● **What needs to be done**: Leaving out all images, write out the records that follow exactly.

————

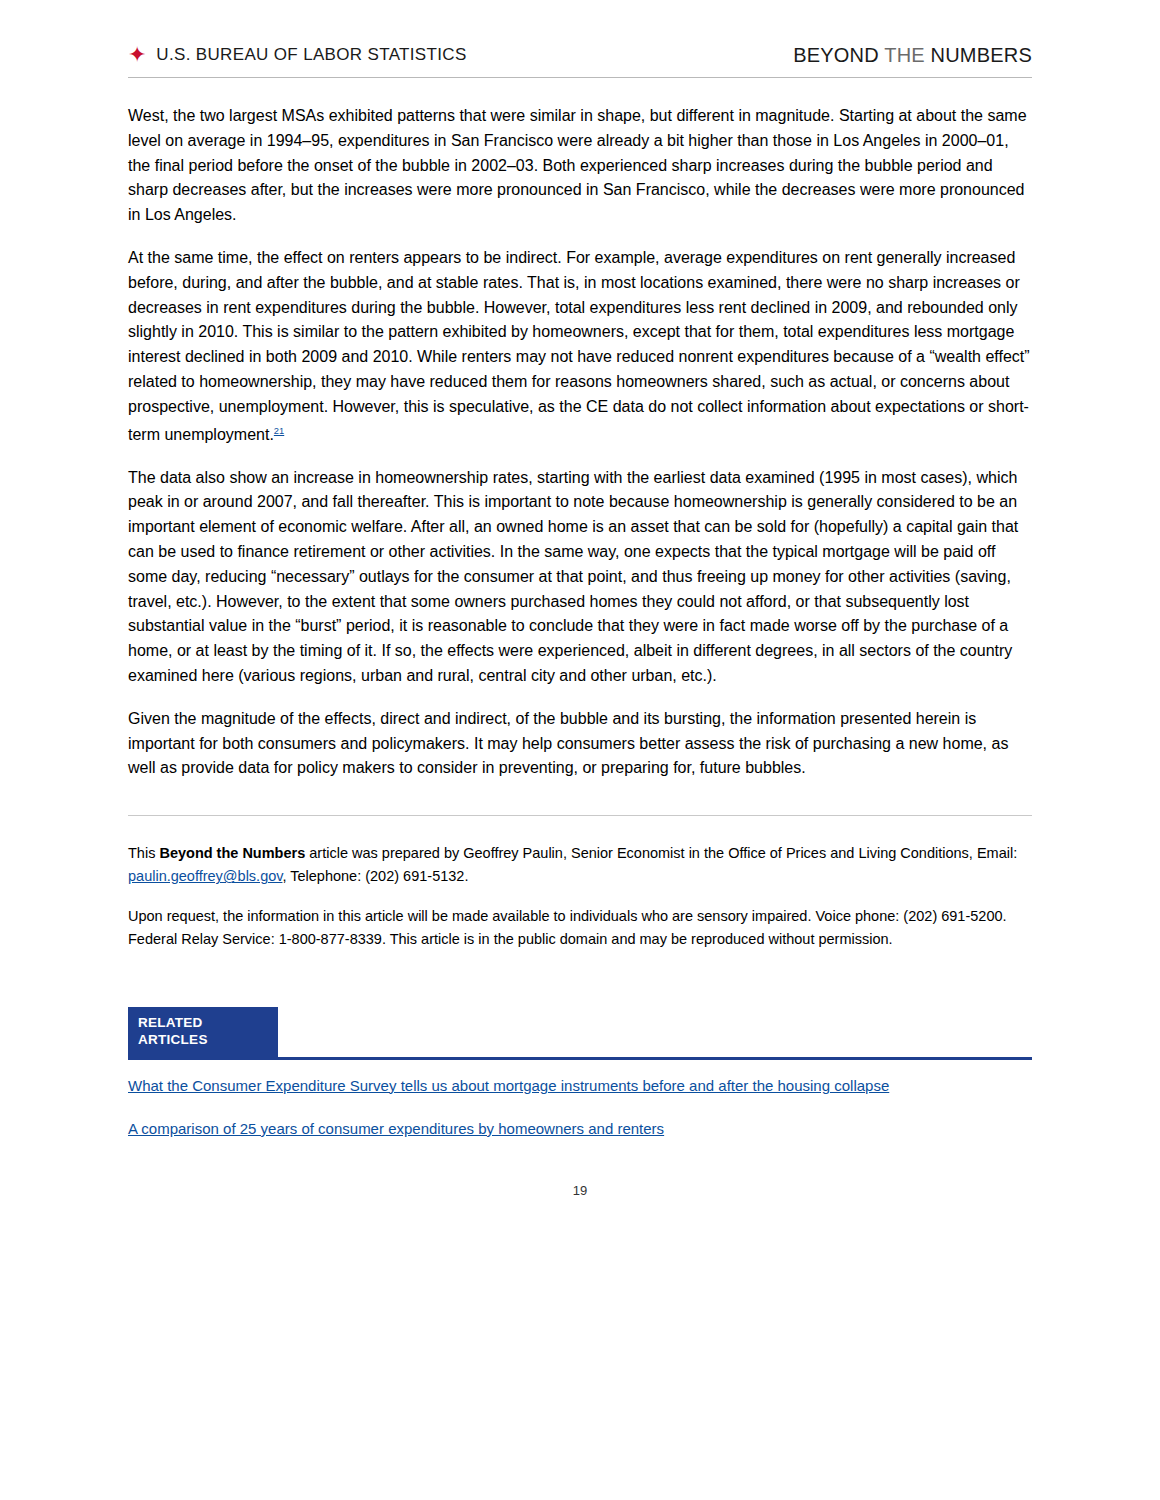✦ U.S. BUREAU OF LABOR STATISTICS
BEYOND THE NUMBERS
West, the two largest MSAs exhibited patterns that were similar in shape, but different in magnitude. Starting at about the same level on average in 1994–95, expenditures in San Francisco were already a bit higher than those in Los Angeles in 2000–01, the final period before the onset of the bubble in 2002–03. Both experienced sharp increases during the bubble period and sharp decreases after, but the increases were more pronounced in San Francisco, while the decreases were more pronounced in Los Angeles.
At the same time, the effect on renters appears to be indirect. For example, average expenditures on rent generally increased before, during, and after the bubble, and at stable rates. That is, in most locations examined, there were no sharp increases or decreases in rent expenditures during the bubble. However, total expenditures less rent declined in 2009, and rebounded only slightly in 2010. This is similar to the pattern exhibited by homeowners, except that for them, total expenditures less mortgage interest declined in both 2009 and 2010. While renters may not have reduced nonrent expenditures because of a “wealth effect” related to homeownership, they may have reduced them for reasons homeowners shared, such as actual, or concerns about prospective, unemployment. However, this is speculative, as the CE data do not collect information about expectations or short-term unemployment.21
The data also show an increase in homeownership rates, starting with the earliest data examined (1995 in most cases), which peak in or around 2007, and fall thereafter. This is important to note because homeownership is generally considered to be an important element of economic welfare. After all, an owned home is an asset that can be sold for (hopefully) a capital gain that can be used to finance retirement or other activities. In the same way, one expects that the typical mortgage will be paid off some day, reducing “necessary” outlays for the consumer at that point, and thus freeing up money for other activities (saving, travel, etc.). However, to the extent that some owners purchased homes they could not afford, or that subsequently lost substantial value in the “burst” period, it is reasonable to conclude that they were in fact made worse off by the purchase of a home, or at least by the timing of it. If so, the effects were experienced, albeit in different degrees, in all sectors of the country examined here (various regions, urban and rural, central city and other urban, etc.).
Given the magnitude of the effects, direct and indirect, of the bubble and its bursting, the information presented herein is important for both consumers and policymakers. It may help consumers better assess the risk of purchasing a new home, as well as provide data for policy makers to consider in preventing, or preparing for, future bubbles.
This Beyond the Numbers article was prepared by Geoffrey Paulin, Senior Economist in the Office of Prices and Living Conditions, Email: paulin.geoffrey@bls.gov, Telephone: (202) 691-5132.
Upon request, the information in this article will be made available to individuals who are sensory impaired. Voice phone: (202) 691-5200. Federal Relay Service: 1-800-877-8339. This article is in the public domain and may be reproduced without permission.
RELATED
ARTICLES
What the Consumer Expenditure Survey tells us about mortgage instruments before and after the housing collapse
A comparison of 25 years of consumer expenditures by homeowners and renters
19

————

● **Result of the task**:
✦ U.S. BUREAU OF LABOR STATISTICS
BEYOND THE NUMBERS
West, the two largest MSAs exhibited patterns that were similar in shape, but different in magnitude. Starting at about the same level on average in 1994–95, expenditures in San Francisco were already a bit higher than those in Los Angeles in 2000–01, the final period before the onset of the bubble in 2002–03. Both experienced sharp increases during the bubble period and sharp decreases after, but the increases were more pronounced in San Francisco, while the decreases were more pronounced in Los Angeles.
At the same time, the effect on renters appears to be indirect. For example, average expenditures on rent generally increased before, during, and after the bubble, and at stable rates. That is, in most locations examined, there were no sharp increases or decreases in rent expenditures during the bubble. However, total expenditures less rent declined in 2009, and rebounded only slightly in 2010. This is similar to the pattern exhibited by homeowners, except that for them, total expenditures less mortgage interest declined in both 2009 and 2010. While renters may not have reduced nonrent expenditures because of a “wealth effect” related to homeownership, they may have reduced them for reasons homeowners shared, such as actual, or concerns about prospective, unemployment. However, this is speculative, as the CE data do not collect information about expectations or short-term unemployment.21
The data also show an increase in homeownership rates, starting with the earliest data examined (1995 in most cases), which peak in or around 2007, and fall thereafter. This is important to note because homeownership is generally considered to be an important element of economic welfare. After all, an owned home is an asset that can be sold for (hopefully) a capital gain that can be used to finance retirement or other activities. In the same way, one expects that the typical mortgage will be paid off some day, reducing “necessary” outlays for the consumer at that point, and thus freeing up money for other activities (saving, travel, etc.). However, to the extent that some owners purchased homes they could not afford, or that subsequently lost substantial value in the “burst” period, it is reasonable to conclude that they were in fact made worse off by the purchase of a home, or at least by the timing of it. If so, the effects were experienced, albeit in different degrees, in all sectors of the country examined here (various regions, urban and rural, central city and other urban, etc.).
Given the magnitude of the effects, direct and indirect, of the bubble and its bursting, the information presented herein is important for both consumers and policymakers. It may help consumers better assess the risk of purchasing a new home, as well as provide data for policy makers to consider in preventing, or preparing for, future bubbles.
This Beyond the Numbers article was prepared by Geoffrey Paulin, Senior Economist in the Office of Prices and Living Conditions, Email: paulin.geoffrey@bls.gov, Telephone: (202) 691-5132.
Upon request, the information in this article will be made available to individuals who are sensory impaired. Voice phone: (202) 691-5200. Federal Relay Service: 1-800-877-8339. This article is in the public domain and may be reproduced without permission.
RELATED
ARTICLES
What the Consumer Expenditure Survey tells us about mortgage instruments before and after the housing collapse
A comparison of 25 years of consumer expenditures by homeowners and renters
19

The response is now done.